Eric W. Biederman ebiederm at xmission.com
Mon Aug 27 05:12:14 PDT 2007


Stephen Hemminger <shemminger at linux-foundation.org> writes:

> On Fri, 24 Aug 2007 19:55:47 +0400
> "Denis V. Lunev" <dlunev at gmail.com> wrote:
>
>> dlezcano at fr.ibm.com wrote:
>> > From: Daniel Lezcano <dlezcano at fr.ibm.com>
>> > 
>> > Doing this makes loopback.c a better example of how to do a
>> > simple network device, and it removes the special case
>> > single static allocation of a struct net_device, hopefully
>> > making maintenance easier.
>> > 
>> > Applies against net-2.6.24
>> > 
>> > Tested on i386, x86_64
>> > Compiled on ia64, sparc
>> 
>> I think that a small note, that initialization order is changed will be
>> good to record. After this, loopback MUST be allocated before any other
>> networking subsystem initialization. And this is an important change.
>> 
>> Regards,
>>     Den
>
> Yes, this code would break when other drivers are directly linked
> in. 

No. Other drivers don't care at all about the loopback device,
and it isn't a requirement that the loopback device be initialized
before other devices.

The requirement is that the loopback device is allocated before
we start using it.  Which means networking subsystems like
ipv4 and ipv6 care not other network drivers.  In practices this means
before we get very far into the ipv4 subsystem initialization as
ipv4 is always compiled in and is initialized early.

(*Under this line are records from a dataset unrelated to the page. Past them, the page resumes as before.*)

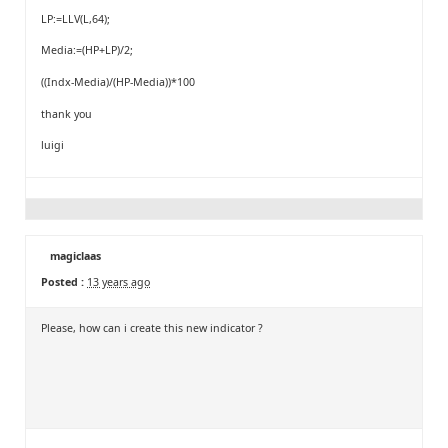
LP:=LLV(L,64);
Media:=(HP+LP)/2;
((Indx-Media)/(HP-Media))*100
thank you
luigi
magiclaas
Posted :
13 years ago
Please, how can i create this new indicator ?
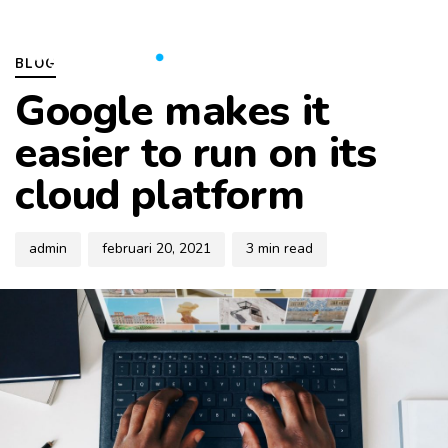
Skip
Skip
Author
Published
PUBLISHED
links
to
on:
IN:
To
BLOG
primary
na
Google makes it
navigation
Skip
easier to run on its
to
cloud platform
content
admin
februari 20, 2021
3 min read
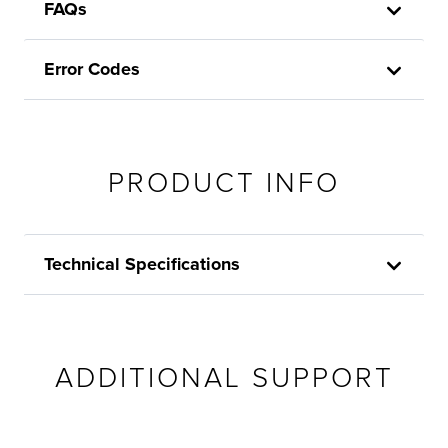
FAQs
Error Codes
PRODUCT INFO
Technical Specifications
ADDITIONAL SUPPORT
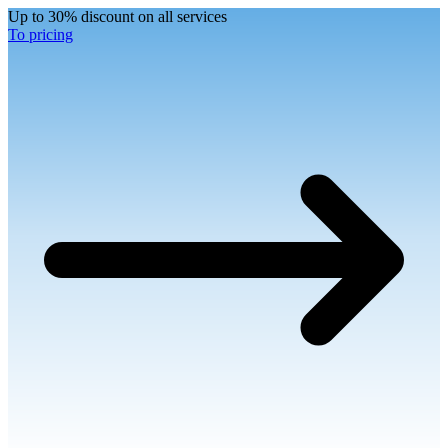
Up to 30% discount on all services
To pricing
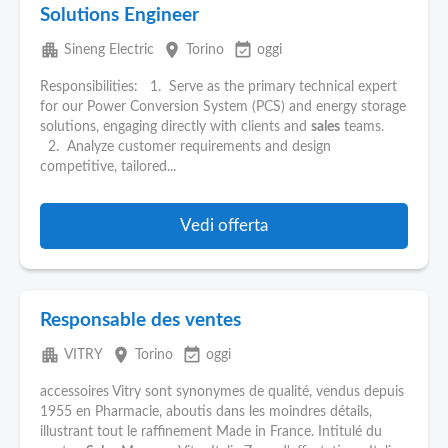
Solutions Engineer
apartment
place
event_available
Sineng Electric
Torino
oggi
Responsibilities: 1. Serve as the primary technical expert
for our Power Conversion System (PCS) and energy storage
solutions, engaging directly with clients and
sales
teams.
2. Analyze customer requirements and design
competitive, tailored...
Vedi offerta
Responsable des ventes
apartment
place
event_available
VITRY
Torino
oggi
accessoires Vitry sont synonymes de qualité, vendus depuis
1955 en Pharmacie, aboutis dans les moindres détails,
illustrant tout le raffinement Made in France. Intitulé du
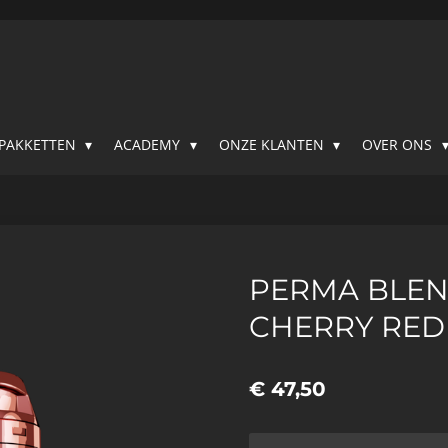
SPAKKETTEN
ACADEMY
ONZE KLANTEN
OVER ONS
PERMA BLEN
CHERRY RED
€ 47,50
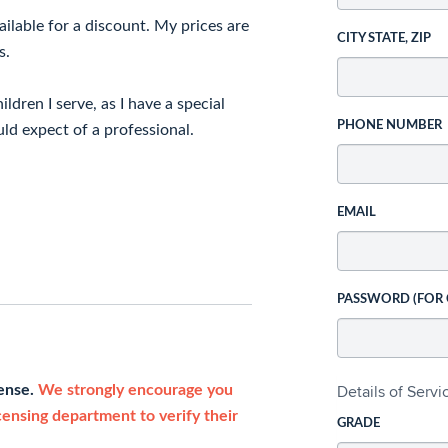
ailable for a discount. My prices are
CITY STATE, ZIP
s.
ldren I serve, as I have a special
PHONE NUMBER
uld expect of a professional.
EMAIL
PASSWORD (FOR
Details of Serv
cense.
We strongly encourage you
icensing department to verify their
GRADE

To get the initialization order correct I used fs_initcall instead of
module_init.

When I reflect on it.  I'm not really comfortable with the fact
that we currently start using the loopback device before we
finish initializing and register it.  Although it has worked
for over a decade so I guess early on we don't care about
much more then the address of the loopback device.

>From what I can tell the initialization order dependency seems much
less subtle and much more robust then separate rules for allocating
the loopback device.  We have had several patchs recently that
broke (including one merged upstream).  The only way I can see
to break an initialization order dependency is to go deliberately
messing around with initialization order.

Eric

p.s.  My apologies for the late reply some one dropped me off the cc.
And I have been under the weather all week.